(Records for the exercise Opens)

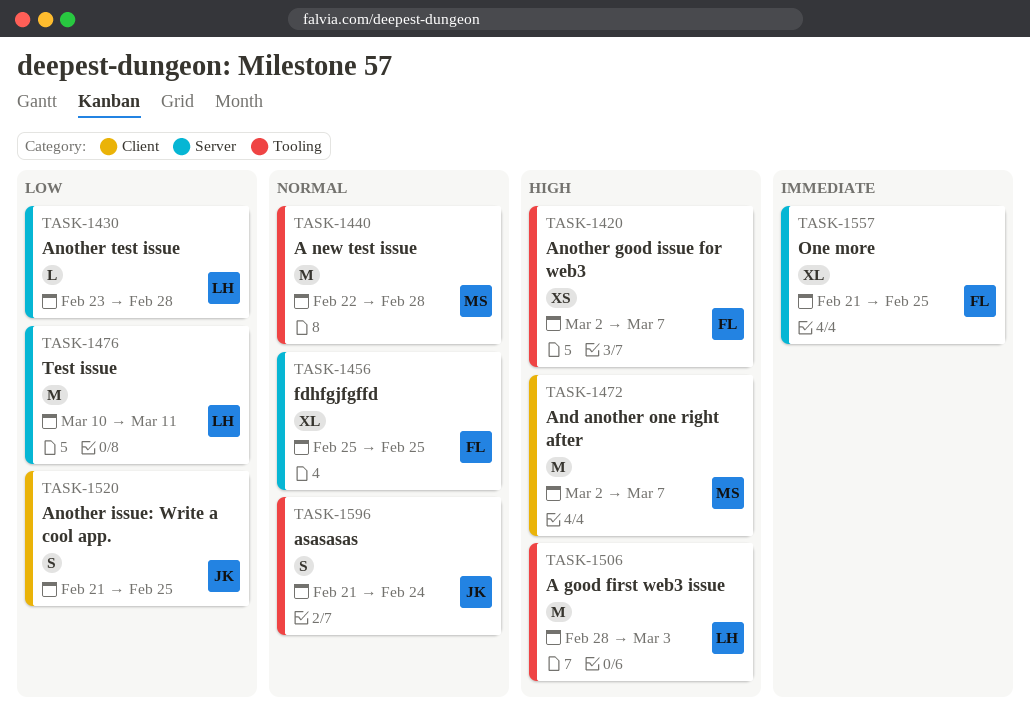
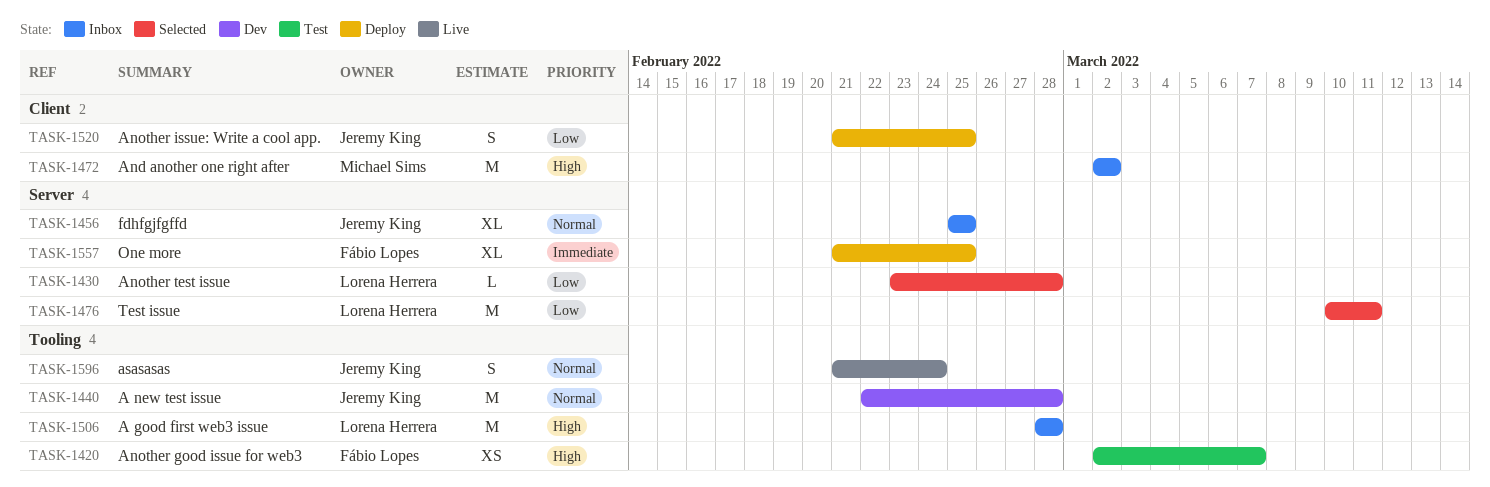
TASK-1440, owner: Michael Sims -> Jeremy King
TASK-1456, owner: Fábio Lopes -> Jeremy King
TASK-1472, due: Mar 7 -> Mar 2
TASK-1506, due: Mar 3 -> Feb 28

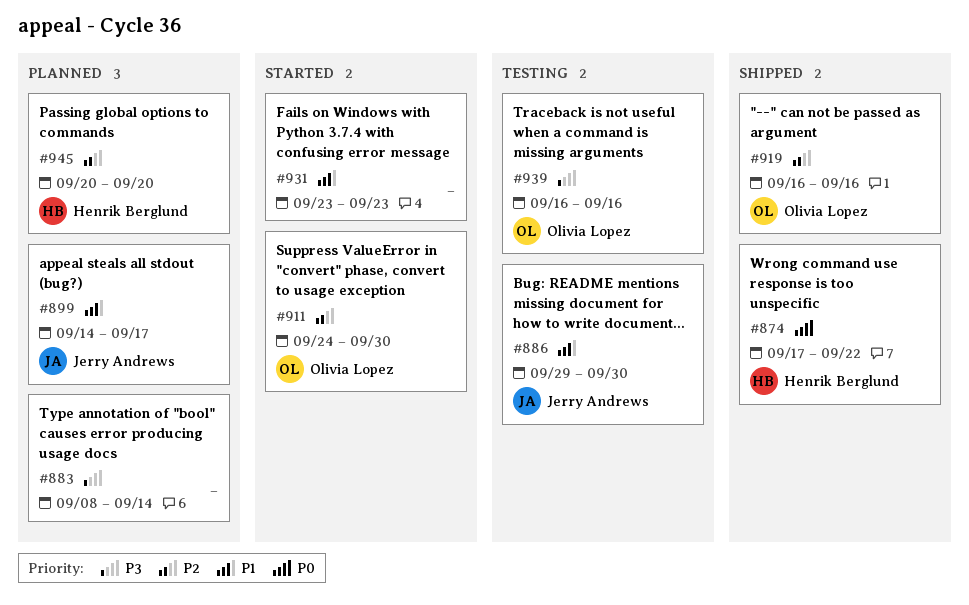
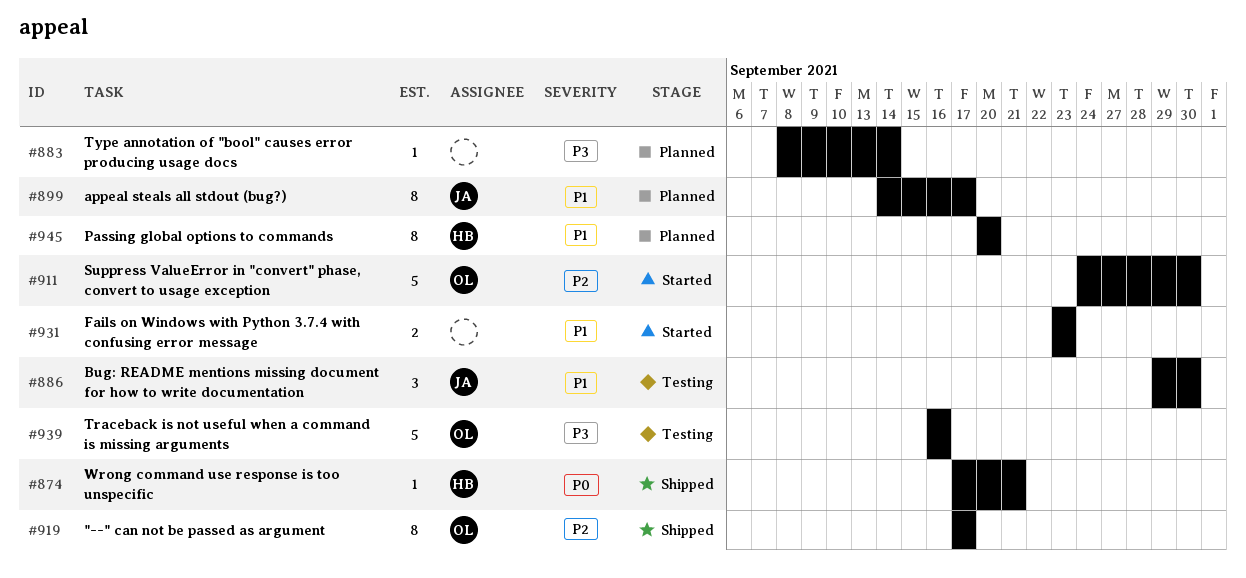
#874, due: Sep 22 -> Sep 21
#919, start: Sep 16 -> Sep 17
#919, due: Sep 16 -> Sep 17
#945, priority: P2 -> P1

(Records for the exercise Closes)

▶ Instructions to follow
Leaving the pictures out, output all of the listing exactly.

▶ Response
TASK-1440, owner: Michael Sims -> Jeremy King
TASK-1456, owner: Fábio Lopes -> Jeremy King
TASK-1472, due: Mar 7 -> Mar 2
TASK-1506, due: Mar 3 -> Feb 28

#874, due: Sep 22 -> Sep 21
#919, start: Sep 16 -> Sep 17
#919, due: Sep 16 -> Sep 17
#945, priority: P2 -> P1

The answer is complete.